Untersuchungen im Zusammenhang mit dem Terrorismus rückten erst ab den 1970er-jahren ins Blickfeld des Geheimdienstes, so Jeitz. Auslöser waren die Anschläge der Baader-meinhof-bande, der IRA oder der palästinensischen Gruppierungen. Zur rechten Szene finden sich keine Einträge, auch deshalb, weil diese zum damaligen Zeitpunkt in Luxemburg offensichtlich keine Rolle spielte, so die beiden Historiker.
Keine Dokumente zum Bommeleeër Auf Nachfrage bestätigten sie auch, dass sie keine Unterlagen gefunden haben, die mit dem Fall Bommeleeër in Zusammenhang gebracht werden könnten. Zum Netzwerk Stay-behind findet sich allerdings einiges Material.
Weil eine vollständige Aufarbeitung des alten Geheimdienstarchivs in nur zwei Jahren nicht möglich war, würden sich Nadine Geisler und Jean Reitz natürlich freuen, wenn ihre Arbeit weitergehen könnte. Doch, bevor dies möglich sein wird, ist erst einmal die Politik am Drücker.

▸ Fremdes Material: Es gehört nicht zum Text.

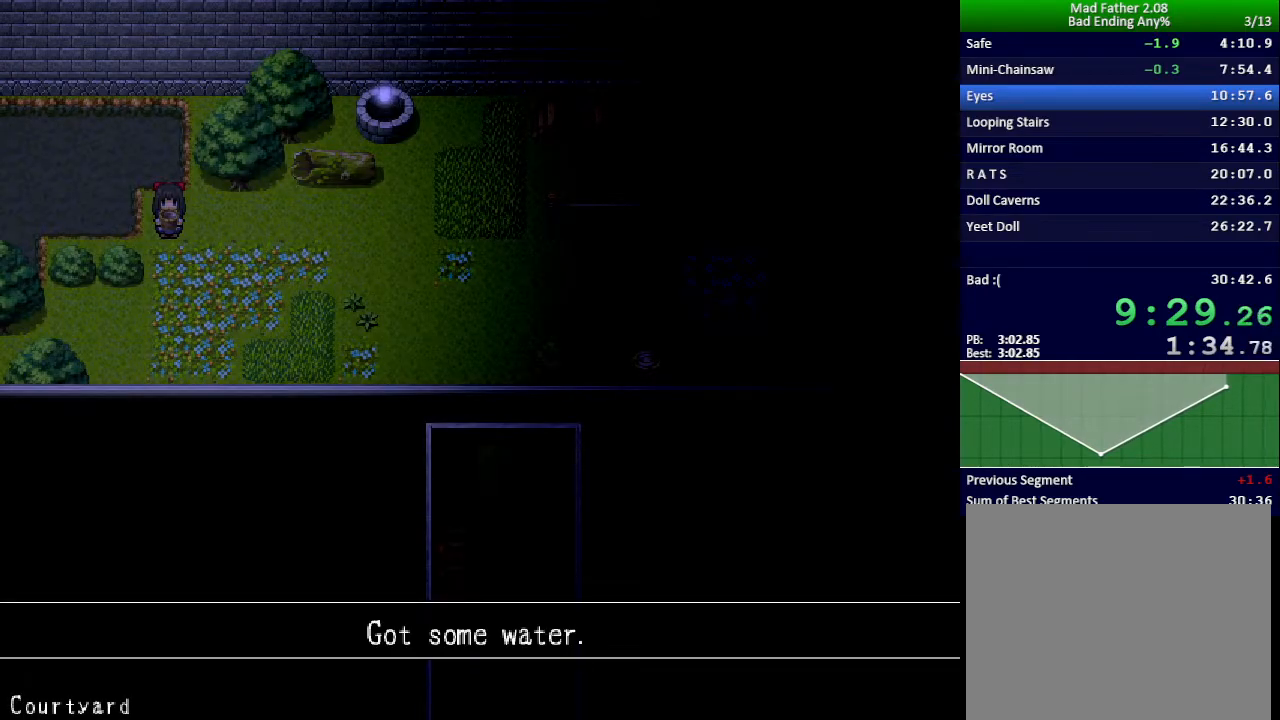
{"keys": ["down", "right"], "events": [[16, "z", "up"], [100, "z", "down"], [150, "z", "up"], [217, "z", "down"], [267, "z", "up"], [317, "right", "down"], [383, "down", "down"]]}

Premierminister Xavier Bettel (DP) und die Vorsitzende des Geheimdienstkontrollausschusses, Martine Hansen (CSV), die gestern bei der Vorstellung des Abschlussberichts im Parlament dabei waren, sind sich bewusst, dass noch Handlungsbedarf besteht. Wie genau es weitergehen soll, ist allerdings noch nicht klar. Darüber sollen die Mitglieder der Geheimdienstkontrollund der Verfassungskommission erst einmal beraten. Sollte der Auftrag verlängert werden, muss zunächst die gesetzliche Basis geschaffen werden.
Geisler und Reitz haben aber noch einen anderen Wunsch: Die Dokumente dürfen unter keinen Umständen zerstört werden, denn sie bieten die Möglichkeit, einen anderen Blick auf die Geschichte des Landes zu werfen. Am meisten würden sie es begrüßen, wenn die Dokumente erst einmal digitalisiert würden, damit sie anschließend nach einer Prioritätenliste abgearbeitet werden können.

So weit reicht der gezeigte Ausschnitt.